Because of the facts mentioned in the previous arguments, showing that the 70 years of Jerusalem’s desolation really was 70 years (not 50!), some have suggested that perhaps 587 BCE is correct, but the date of Babylon’s defeat is the one that is wrong. Perhaps, they say, that Jerusalem was destroyed in 587, lay desolate for 70 years, and then Babylon was conquered in 519 BCE at which time the exiles were released.
Of course, there is abundant secular evidence to show that 539 BCE is the date of Babylon’s defeat, and most importantly, such evidence is accepted by us because it does not contradict the scriptures. Aside from that, the 519 date is unscriptural.
If Babylon was defeated 20 years after generally accepted, that would push all events afterwards forward by 20 years also. This is because many historical dates are based on the date of Babylon’s defeat.

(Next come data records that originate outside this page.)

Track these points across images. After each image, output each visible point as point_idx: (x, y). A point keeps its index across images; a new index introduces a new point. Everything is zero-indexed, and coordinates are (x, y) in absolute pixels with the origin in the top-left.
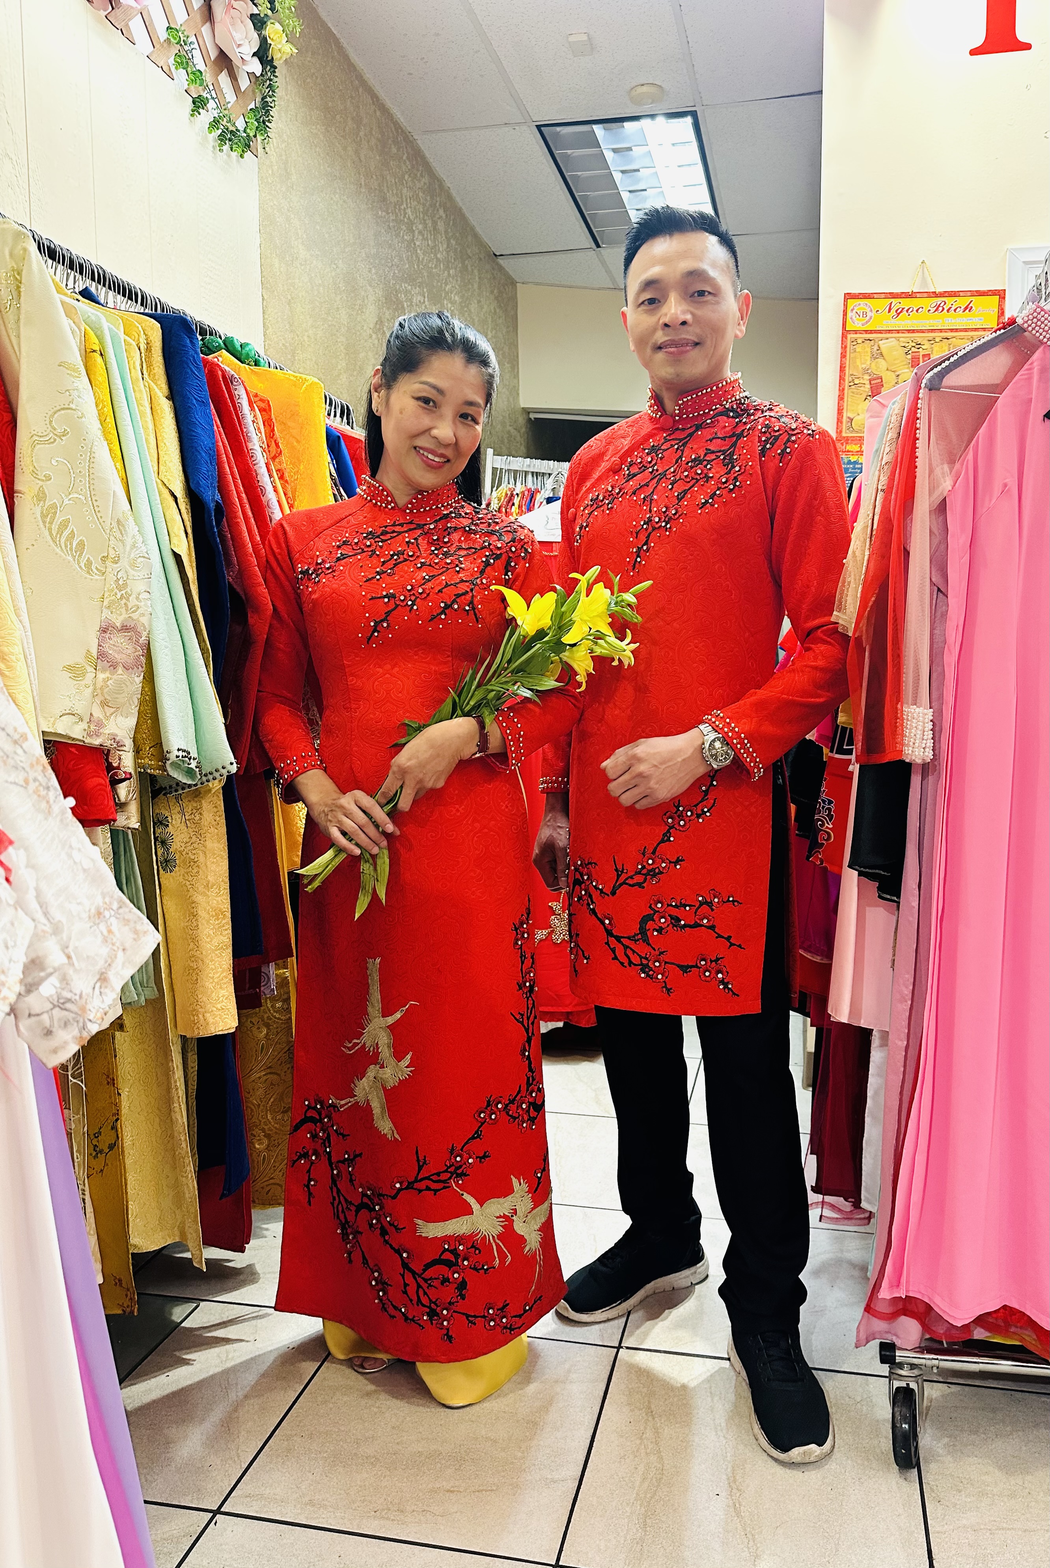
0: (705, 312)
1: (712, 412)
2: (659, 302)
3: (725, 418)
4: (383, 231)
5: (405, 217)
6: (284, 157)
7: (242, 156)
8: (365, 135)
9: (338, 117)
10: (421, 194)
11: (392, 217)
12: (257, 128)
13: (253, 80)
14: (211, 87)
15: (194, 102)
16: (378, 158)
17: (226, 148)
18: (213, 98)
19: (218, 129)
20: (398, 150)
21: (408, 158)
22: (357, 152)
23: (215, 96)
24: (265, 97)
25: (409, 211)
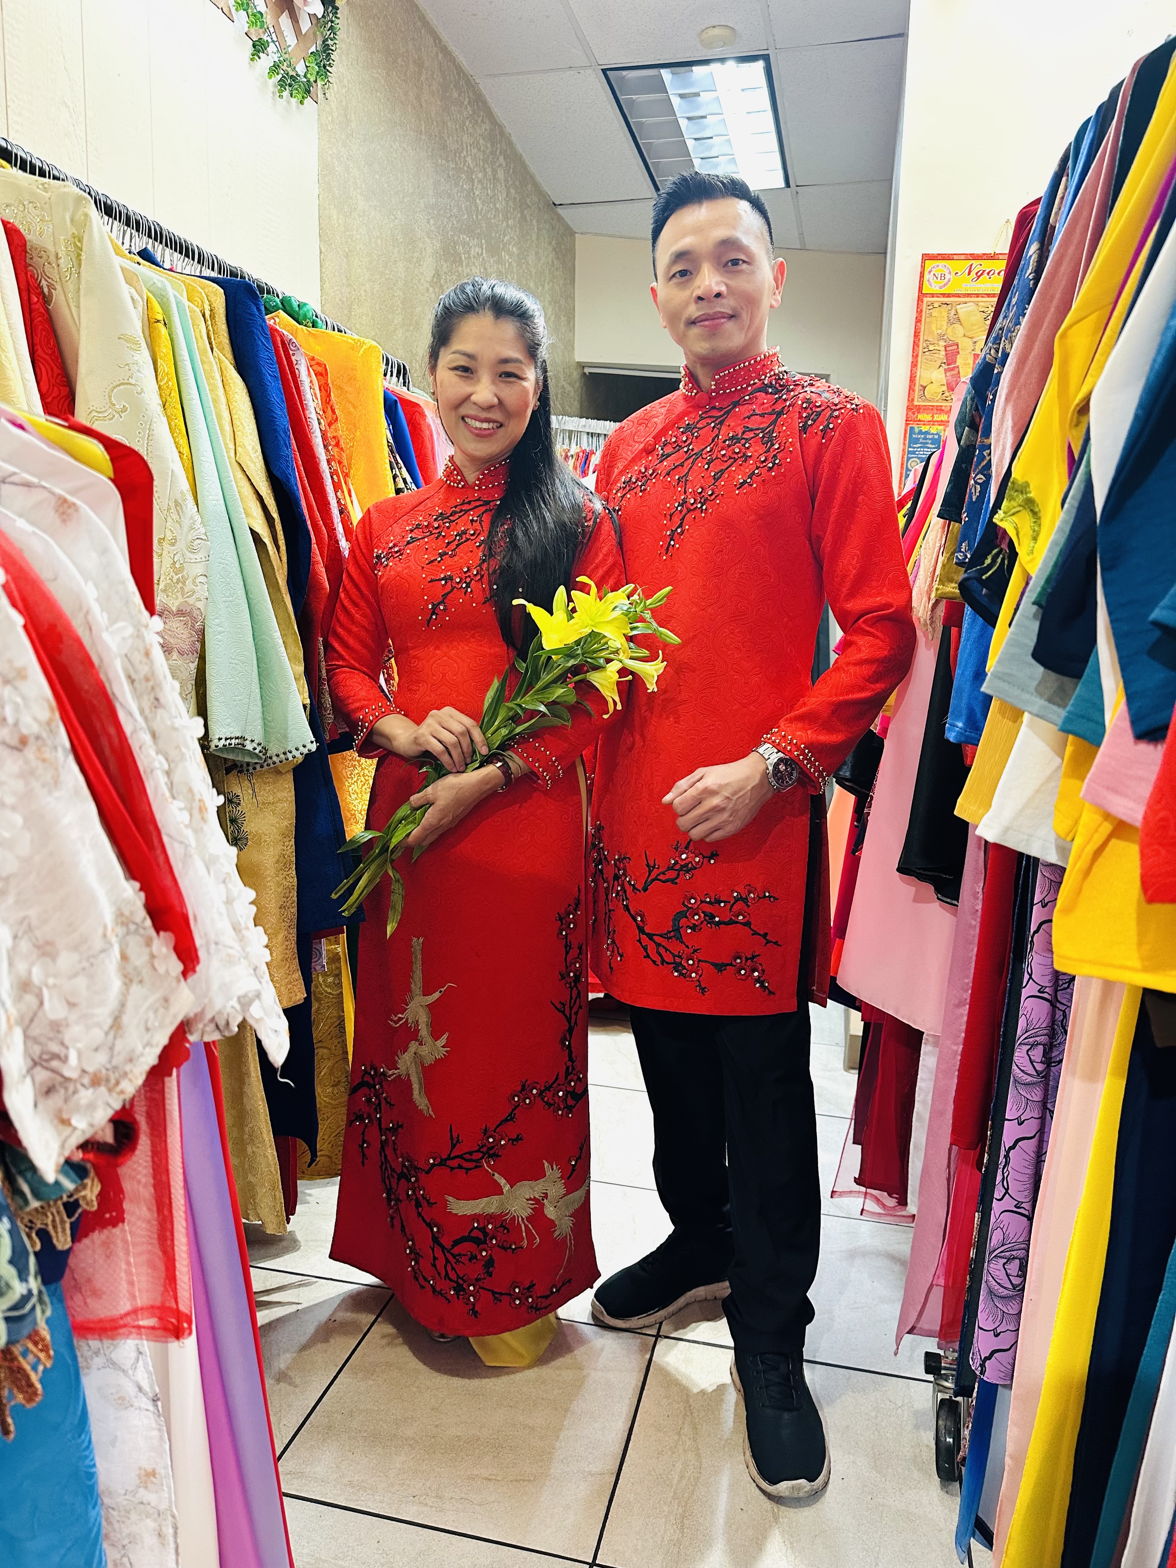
0: (739, 283)
1: (749, 388)
2: (691, 273)
3: (763, 394)
4: (442, 180)
5: (465, 164)
6: (344, 104)
7: (302, 103)
8: (427, 79)
9: (399, 60)
10: (481, 141)
11: (452, 165)
12: (318, 72)
13: (314, 22)
14: (272, 30)
15: (254, 46)
16: (439, 102)
17: (286, 94)
18: (273, 41)
19: (278, 74)
20: (460, 95)
21: (469, 103)
22: (418, 98)
23: (275, 39)
24: (326, 40)
25: (469, 159)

This would affect the prophecy of the coming of the Messiah, the Seventy Weeks prophecy. The “word to go forth and rebuild Jerusalem” would have been given in 435 BCE, not 455 BCE. Hence, Jesus was born in 19 CE, baptized in 49 CE, and died in 53 CE. The destruction of Jerusalem by Rome would have subsequently occurred in 90 CE.
Either Jesus isn't the Messiah, Roman history is terribly unreliable, or these dates are simply wrong. The 519 BCE date is impossible, 539 BCE is the only acceptable and reasonable date for the overthrow of the Babylonian Empire, thus making 607 BCE the date for the destruction of Jerusalem 70 years earlier.